# Tracker Rate offered on Investment Mortgage



## BlueButton (27 Nov 2009)

Hi Folks,

Just want to get your opinion as I've recently come out of a fixed rate on my RIP mortgage. I had fixed it 3 years ago at a rate of 4.69% which was due to finish at the beginning of Oct. I was expecting them to let me know the new rates / options available but heard nothing. 

Before I rang them, I checked the Letter of Offer and the only options available were a variable or another fixed rate.

However, when I rang they told me I'd been put on a tracker rate of 4.35%. The rate was 3.35% + 1% ECB. I asked what the variable rate would be and they quoted me 4.45%. While my repayments have decreased somewhat I'd have thought the margin would be lower. 

I didn't want to query it in case I'd been given a tracker in error. Is a margin of 3.35% quite high - even for an investment mortgage? 

I'd appreciate your advice.


----------



## landlord (17 Jan 2010)

Seems a bit high to me. I am on 1.75% (ECB + 0.75%) for my investment mortages. I am not sure what the current rate is averaging???


----------



## wino (18 Jan 2010)

Maybe I'm missing something but I couldn't get a tracker mortgage for an investment property I have after coming off a very good tracker last year. I'm paying nearly 6% to Haven for an interest only mortgage (euribor rate). Can I ask who you are with because I seem to be doing something wrong here, perhaps you're not doing too badly?

wino


----------



## Affy (18 Jan 2010)

My understanding is that trackers are no longer being offered by financial institutions - for either domestic or investment loans. Advice is to hang on to it if you've got it.

I am in dispute with our bank who are trying to wiggle out of an "ECB plus agreed margin" deal on an investment mortgage. Anyone else running into this problem?


----------



## landlord (19 Jan 2010)

I have a few with NIB. To be honest I have many friends all on similar rates with various different banks and they are not being forced onto different rates. My contract guarantees  .75% above indefinately


----------



## BlueButton (29 Jan 2010)

Thank you for your replies. I really appreciate your comments.

I'm with PTSB and was on a 3 year fixed rate since the start of the mortgage. I never had a tracker and there's no mention of a tracker rate on my Letter of Offer.

I was very surprised when told they'd automatically put me on one, especially as 'new' tracker rates are now extinct.
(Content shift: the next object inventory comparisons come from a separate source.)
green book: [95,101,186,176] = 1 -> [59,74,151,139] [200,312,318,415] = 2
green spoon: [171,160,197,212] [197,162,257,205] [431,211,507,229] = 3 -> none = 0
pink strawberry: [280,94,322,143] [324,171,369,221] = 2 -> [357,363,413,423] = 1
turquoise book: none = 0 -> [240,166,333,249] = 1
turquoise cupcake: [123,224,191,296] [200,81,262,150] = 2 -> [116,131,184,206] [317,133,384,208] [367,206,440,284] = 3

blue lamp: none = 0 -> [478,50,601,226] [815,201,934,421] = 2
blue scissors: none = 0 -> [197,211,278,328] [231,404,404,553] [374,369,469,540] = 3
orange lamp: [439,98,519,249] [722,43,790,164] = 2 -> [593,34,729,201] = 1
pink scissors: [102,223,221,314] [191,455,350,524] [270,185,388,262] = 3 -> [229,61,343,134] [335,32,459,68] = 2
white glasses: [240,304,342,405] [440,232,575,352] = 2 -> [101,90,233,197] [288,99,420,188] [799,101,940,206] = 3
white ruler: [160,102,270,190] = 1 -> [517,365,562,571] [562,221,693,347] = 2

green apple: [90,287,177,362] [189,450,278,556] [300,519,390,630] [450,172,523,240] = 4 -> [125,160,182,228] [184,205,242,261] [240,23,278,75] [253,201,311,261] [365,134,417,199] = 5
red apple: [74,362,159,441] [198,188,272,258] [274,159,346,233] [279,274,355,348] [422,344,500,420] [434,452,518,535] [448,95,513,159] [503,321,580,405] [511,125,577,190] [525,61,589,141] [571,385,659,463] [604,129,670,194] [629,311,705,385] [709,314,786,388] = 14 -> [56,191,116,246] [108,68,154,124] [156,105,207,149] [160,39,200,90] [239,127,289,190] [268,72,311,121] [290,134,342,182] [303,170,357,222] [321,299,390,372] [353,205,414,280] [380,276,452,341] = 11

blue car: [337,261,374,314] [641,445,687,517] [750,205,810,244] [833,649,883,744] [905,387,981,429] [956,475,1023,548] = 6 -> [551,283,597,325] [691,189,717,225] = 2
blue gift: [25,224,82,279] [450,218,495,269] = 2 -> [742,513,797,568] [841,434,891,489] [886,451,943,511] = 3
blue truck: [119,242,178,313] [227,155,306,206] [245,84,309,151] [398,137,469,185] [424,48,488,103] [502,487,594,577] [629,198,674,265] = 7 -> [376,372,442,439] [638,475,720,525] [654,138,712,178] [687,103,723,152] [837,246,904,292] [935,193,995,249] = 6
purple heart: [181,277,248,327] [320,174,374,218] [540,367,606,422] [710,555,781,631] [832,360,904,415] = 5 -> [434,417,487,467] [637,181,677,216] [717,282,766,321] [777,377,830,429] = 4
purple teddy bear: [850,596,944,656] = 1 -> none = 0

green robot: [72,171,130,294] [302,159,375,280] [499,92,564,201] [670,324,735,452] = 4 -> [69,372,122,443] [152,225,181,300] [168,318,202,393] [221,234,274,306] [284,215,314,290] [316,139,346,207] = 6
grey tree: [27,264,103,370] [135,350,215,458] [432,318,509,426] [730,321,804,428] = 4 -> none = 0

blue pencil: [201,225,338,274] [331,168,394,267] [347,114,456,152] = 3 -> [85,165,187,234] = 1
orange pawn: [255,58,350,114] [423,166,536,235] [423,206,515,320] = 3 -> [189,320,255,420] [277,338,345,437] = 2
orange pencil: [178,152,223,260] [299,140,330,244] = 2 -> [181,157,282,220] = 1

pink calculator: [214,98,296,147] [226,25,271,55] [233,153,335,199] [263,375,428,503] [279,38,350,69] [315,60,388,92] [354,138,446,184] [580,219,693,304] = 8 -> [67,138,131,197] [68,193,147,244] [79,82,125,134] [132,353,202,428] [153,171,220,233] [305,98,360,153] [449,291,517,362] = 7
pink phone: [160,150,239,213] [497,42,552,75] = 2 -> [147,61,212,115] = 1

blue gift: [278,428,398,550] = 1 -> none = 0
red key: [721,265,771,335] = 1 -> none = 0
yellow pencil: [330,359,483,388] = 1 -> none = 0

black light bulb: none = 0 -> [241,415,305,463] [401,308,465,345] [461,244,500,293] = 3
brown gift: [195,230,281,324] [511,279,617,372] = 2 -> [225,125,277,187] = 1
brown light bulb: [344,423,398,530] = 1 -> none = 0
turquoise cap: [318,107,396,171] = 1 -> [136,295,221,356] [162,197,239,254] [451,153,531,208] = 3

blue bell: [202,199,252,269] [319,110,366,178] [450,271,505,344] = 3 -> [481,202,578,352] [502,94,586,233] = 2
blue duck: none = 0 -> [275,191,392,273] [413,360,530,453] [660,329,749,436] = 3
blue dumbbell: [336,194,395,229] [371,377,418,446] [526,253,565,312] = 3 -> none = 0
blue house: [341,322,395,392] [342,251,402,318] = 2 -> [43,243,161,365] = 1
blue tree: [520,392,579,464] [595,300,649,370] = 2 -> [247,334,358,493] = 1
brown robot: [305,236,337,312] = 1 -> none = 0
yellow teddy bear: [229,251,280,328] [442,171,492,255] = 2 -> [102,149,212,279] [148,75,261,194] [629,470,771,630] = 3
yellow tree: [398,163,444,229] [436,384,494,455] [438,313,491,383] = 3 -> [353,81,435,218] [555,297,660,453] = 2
However, the margin quoted of 3.35% seemed quite high. (I haven't received anything in writing confirming I'm on a tracker or the margin/rate).

PTSB is blazing a trail in hiking their variable rates and all other lenders will follow. It seems they can charge what they like, despite Government bail-outs and guarantees. 

When the ECB start changing their rates, they will go one way - upwards, for the foreseeable future. I'm probably best to stay with my 'high-margin' tracker.


----------